Abstract: In recent years, extensive research efforts have been dedicated to the field of prognostics and age-related degradation, with major focus on higher complexity devices. However, relatively little attention has been given to power devices, such as Insulated Bipolar Gate Transistors (IGBTs), despite their critical role in high power electronic applications. These device find their application in various domains, including power grids, where their capability of operating over a broad spectrum of current and voltage levels is a necessity. Because of their central role, their condition can heavily effect the entire system, and the lack of comprehensive understanding and accurate aging prediction for IGBTs poses a significant challenge in ensuring their optimal performance, the deployment of intelligent equipment maintenance and in minimizing the risk of failure. To overcome this research and knowledge gap, the present study focuses on the development and implementation of a Convolutional-Long Short-Term Memory Neural Network, for predicting the value of the component temperature, as the main precursor for its premature aging. Moreover, an incremental learning approach is employed to address the challenges of online learning in real-world scenarios.
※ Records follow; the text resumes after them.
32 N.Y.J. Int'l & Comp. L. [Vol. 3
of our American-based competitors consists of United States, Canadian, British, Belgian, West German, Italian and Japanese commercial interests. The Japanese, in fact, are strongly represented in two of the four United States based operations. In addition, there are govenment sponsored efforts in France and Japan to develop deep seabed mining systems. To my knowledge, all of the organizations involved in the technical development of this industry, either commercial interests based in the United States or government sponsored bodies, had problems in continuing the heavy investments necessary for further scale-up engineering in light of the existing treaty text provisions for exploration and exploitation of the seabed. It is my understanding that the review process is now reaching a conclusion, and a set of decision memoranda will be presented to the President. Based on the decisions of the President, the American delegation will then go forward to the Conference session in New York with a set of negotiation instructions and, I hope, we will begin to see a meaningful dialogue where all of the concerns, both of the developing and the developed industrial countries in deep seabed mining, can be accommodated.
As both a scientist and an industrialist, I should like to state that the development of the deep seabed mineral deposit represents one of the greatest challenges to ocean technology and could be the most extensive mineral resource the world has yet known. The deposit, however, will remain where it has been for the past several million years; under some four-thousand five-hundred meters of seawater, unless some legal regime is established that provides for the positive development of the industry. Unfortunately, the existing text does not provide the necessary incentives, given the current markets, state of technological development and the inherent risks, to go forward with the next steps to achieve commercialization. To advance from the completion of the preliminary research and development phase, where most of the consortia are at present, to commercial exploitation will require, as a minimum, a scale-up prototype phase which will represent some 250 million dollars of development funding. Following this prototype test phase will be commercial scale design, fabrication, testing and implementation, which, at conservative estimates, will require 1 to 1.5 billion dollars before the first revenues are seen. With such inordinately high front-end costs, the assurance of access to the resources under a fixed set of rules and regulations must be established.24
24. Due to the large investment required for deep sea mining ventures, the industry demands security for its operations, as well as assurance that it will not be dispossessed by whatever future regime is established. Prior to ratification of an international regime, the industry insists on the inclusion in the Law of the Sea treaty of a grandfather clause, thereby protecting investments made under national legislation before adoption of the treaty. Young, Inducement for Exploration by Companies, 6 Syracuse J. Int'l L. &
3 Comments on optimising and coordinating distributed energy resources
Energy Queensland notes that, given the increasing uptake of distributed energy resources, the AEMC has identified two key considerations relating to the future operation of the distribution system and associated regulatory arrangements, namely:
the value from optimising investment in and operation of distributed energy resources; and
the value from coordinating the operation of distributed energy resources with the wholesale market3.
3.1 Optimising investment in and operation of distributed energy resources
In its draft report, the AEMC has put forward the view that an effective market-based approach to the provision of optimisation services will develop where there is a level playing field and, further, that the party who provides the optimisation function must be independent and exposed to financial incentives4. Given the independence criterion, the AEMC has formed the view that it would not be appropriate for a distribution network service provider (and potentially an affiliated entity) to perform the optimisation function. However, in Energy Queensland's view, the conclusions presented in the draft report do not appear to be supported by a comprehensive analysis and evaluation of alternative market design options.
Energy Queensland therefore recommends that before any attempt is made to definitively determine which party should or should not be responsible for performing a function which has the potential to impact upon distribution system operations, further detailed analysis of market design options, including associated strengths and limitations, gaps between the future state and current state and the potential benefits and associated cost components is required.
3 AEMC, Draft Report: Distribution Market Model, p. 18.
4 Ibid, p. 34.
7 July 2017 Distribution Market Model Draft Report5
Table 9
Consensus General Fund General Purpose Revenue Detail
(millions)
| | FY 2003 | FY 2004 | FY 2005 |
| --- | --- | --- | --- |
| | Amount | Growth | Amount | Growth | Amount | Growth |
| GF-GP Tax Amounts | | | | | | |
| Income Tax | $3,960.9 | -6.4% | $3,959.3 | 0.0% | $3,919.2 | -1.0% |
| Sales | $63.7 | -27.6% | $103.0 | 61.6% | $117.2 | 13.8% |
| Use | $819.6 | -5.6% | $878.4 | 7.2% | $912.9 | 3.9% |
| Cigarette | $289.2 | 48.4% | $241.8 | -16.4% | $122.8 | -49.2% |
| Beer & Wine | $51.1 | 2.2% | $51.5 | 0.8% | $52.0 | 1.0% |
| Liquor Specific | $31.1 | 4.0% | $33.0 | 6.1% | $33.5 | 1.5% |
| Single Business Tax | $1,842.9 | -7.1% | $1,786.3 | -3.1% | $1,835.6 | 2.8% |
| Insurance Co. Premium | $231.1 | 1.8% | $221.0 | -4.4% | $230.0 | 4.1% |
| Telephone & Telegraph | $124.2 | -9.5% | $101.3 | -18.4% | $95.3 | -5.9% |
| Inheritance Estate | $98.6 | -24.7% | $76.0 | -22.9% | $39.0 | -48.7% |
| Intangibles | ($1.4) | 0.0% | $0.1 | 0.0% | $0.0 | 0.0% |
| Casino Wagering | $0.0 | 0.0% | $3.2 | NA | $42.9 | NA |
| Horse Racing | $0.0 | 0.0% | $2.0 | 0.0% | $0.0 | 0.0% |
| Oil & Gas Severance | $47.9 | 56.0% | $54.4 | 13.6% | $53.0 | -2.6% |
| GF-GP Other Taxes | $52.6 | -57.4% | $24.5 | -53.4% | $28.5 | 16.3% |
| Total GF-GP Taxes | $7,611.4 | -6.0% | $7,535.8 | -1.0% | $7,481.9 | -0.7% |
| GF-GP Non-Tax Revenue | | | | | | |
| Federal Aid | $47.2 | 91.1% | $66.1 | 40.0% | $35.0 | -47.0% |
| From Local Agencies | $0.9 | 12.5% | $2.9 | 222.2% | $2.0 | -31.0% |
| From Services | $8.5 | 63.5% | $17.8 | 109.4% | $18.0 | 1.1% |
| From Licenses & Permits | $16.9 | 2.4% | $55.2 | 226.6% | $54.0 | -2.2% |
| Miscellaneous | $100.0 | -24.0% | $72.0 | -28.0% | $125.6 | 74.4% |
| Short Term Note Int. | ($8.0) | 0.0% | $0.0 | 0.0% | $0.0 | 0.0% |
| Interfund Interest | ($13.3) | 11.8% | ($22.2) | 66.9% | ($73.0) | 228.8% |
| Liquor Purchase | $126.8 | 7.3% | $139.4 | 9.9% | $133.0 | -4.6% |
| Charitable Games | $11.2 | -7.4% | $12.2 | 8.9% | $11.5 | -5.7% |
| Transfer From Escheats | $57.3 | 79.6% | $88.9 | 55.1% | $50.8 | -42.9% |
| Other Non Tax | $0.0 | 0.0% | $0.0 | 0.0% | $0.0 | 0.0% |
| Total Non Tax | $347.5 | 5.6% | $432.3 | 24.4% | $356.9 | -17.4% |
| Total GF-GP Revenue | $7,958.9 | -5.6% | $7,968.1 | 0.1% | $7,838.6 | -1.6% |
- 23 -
To evaluate the proposed methodology, a comparative analysis is conducted against a base Long Short-Term Memory (LSTM) model, using an IGBT data set from the NASA Ames Laboratory. The empirical experiments yield promising results, demonstrating that the proposed model outperforms the base LSTM model in terms of accuracy and predictive capabilities. Moreover, the incremental approach appears to be suitable to extend the Convolutional-LSTM model to online learning settings. The findings of this research provide valuable insight into prognostics of power devices and contribute to broaden the field of predictive maintenance, especially in the context of power devices.